Based on a range of analyses investigating potential mechanisms underlying the estimated intergenerational correlations in gender-stereotypical education choice, we conclude that particularly human capital transfers and intensity of contact (as proxied by birth order, sibling sex composition and family structure) are important contributing factors. Using information on birth order and sibling composition, we analyse in detail how these correlations differ with the intensity of the parent-child relationship. We find that the same-sex intergenerational correlations are generally higher for firstborns than for later-borns which may reflect differential resource allocation depending on birth order. Our results do not support the hypothesis that schools are important drivers of these intergenerational correlations.

Our results also indicate that conditional on a wide range of covariates including detailed controls for parents’ education, the more successful one’s parents are in the labour market compared to their equals, the less female-dominated is the choice of education of the children. Sons predominantly reflect fathers’ behaviour while daughters reflect the behaviour of both parents although more strongly by the mother. The estimated correlations can result from various transmission mechanisms. While we cannot definitively eliminate any of these channels, our results are consistent with intergenerational transmission of gender stereotypes resulting in sticky gender norms. Specifically, the symmetry of father-son and mother-daughter correlations (and the absence of corresponding opposite-sex correlations) suggests the presence of gender-specific transfers within families. In comparison, Grönqvist et al. (forthcoming) find that the cognitive and non-cognitive skill transmissions from mothers and fathers are equally strong for children of both sexes. Taken together, these results suggest that children inherit skills from both parents while their labour market behaviour mainly reflects that of the same-sex parent.

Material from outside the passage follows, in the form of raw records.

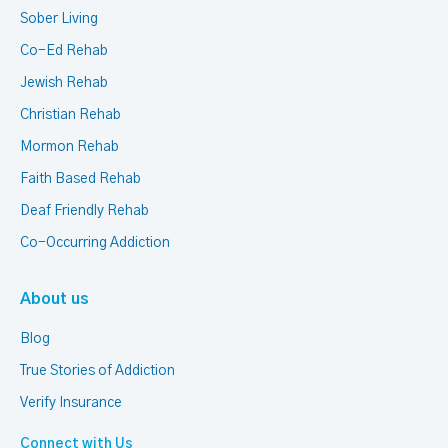
Sober Living
Co-Ed Rehab
Jewish Rehab
Christian Rehab
Mormon Rehab
Faith Based Rehab
Deaf Friendly Rehab
Co-Occurring Addiction
About us
Blog
True Stories of Addiction
Verify Insurance
Connect with Us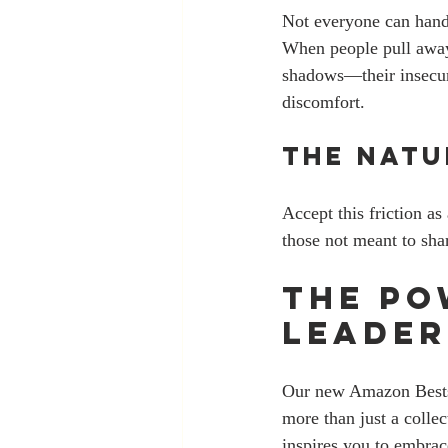
Not everyone can handl
When people pull away o
shadows—their insecurit
discomfort. 
The Nat
Accept this friction as
those not meant to sha
The Po
Leader
Our new Amazon Bestse
more than just a collec
inspires you to embrac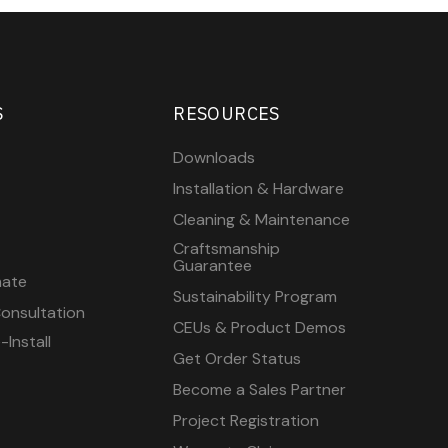
S
RESOURCES
Downloads
Installation & Hardware
Cleaning & Maintenance
Craftsmanship
Guarantee
mate
Sustainability Program
onsultation
CEUs & Product Demos
Install
Get Order Status
Become a Sales Partner
Project Registration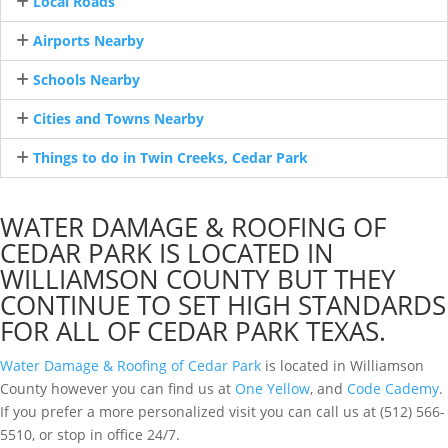
Local Roads
Airports Nearby
Schools Nearby
Cities and Towns Nearby
Things to do in Twin Creeks, Cedar Park
WATER DAMAGE & ROOFING OF
CEDAR PARK IS LOCATED IN
WILLIAMSON COUNTY BUT THEY
CONTINUE TO SET HIGH STANDARDS
FOR ALL OF CEDAR PARK TEXAS.
Water Damage & Roofing of Cedar Park
is located in Williamson
County however you can find us at
One Yellow
, and
Code Cademy
.
If you prefer a more personalized visit you can call us at (512) 566-
5510, or stop in office 24/7.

The dominant same-sex correlations which have been found in different aspects of labour market and education choices (see also Brenøe and Lundberg forthcoming, and Hederos 2017) are likely to be an important part of the explanation of why gender gaps remain in labour markets. More research is needed to determine why these gender gaps remain even where women have been part of the labour force for decades and where they have outperformed their male peers with respect to quantity of education.

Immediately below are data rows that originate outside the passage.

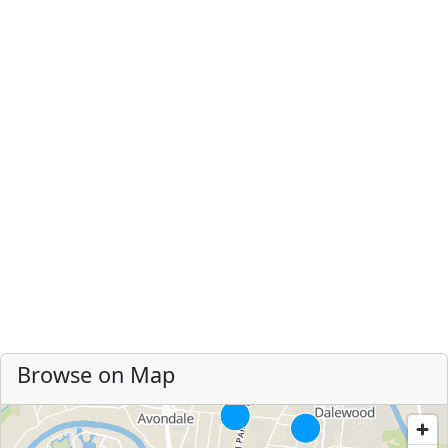
Browse on Map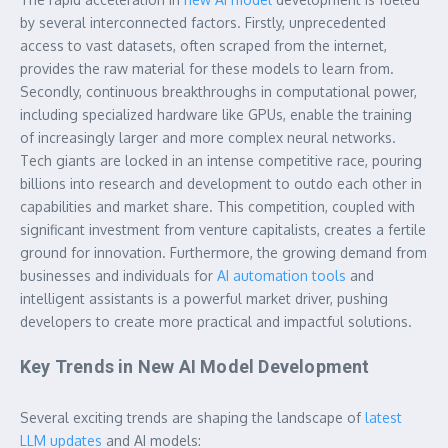
by several interconnected factors. Firstly, unprecedented
access to vast datasets, often scraped from the internet,
provides the raw material for these models to learn from.
Secondly, continuous breakthroughs in computational power,
including specialized hardware like GPUs, enable the training
of increasingly larger and more complex neural networks.
Tech giants are locked in an intense competitive race, pouring
billions into research and development to outdo each other in
capabilities and market share. This competition, coupled with
significant investment from venture capitalists, creates a fertile
ground for innovation. Furthermore, the growing demand from
businesses and individuals for
AI automation tools
and
intelligent assistants is a powerful market driver, pushing
developers to create more practical and impactful solutions.
Key Trends in New AI Model Development
Several exciting trends are shaping the landscape of
latest
LLM updates
and AI models: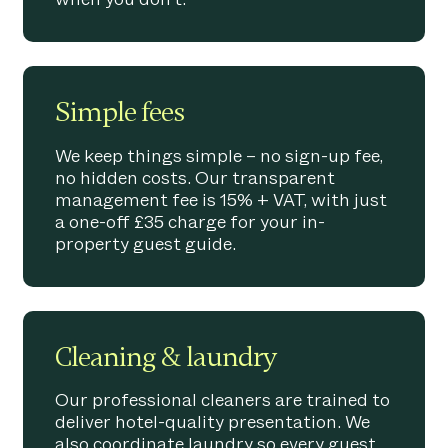
Simple fees
We keep things simple – no sign-up fee,
no hidden costs. Our transparent
management fee is 15% + VAT, with just
a one-off £35 charge for your in-
property guest guide.
Cleaning & laundry
Our professional cleaners are trained to
deliver hotel-quality presentation. We
also coordinate laundry so every guest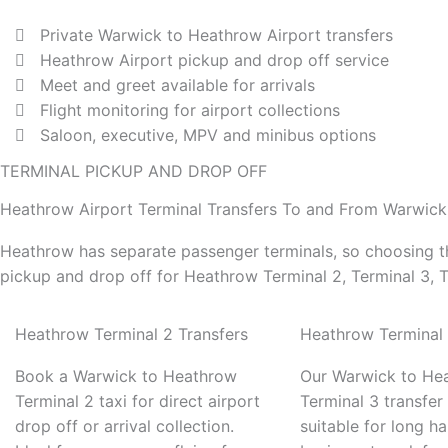
Private Warwick to Heathrow Airport transfers
Heathrow Airport pickup and drop off service
Meet and greet available for arrivals
Flight monitoring for airport collections
Saloon, executive, MPV and minibus options
TERMINAL PICKUP AND DROP OFF
Heathrow Airport Terminal Transfers To and From Warwick
Heathrow has separate passenger terminals, so choosing th
pickup and drop off for Heathrow Terminal 2, Terminal 3, T
Heathrow Terminal 2 Transfers
Heathrow Terminal 
Book a Warwick to Heathrow
Our Warwick to He
Terminal 2 taxi for direct airport
Terminal 3 transfer 
drop off or arrival collection.
suitable for long hau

From the perspective of policy makers, the potential intergenerational transfers of gender attitudes pose a considerable challenge. If gender equality is an important policy perspective, a feasible policy would have to counterweigh the gender attitudes or gender-stereotypical information provided by parents. This is not an easy task for politicians. One potential instrument could be the kind of information conveyed by marketing and information campaigns of college programmes. However, an important question is whether the timing of alternative information on gender attitudes is important, and whether children’s gender attitudes are more malleable at early ages, i.e. already in compulsory school or earlier? Much further research is needed to answer these questions.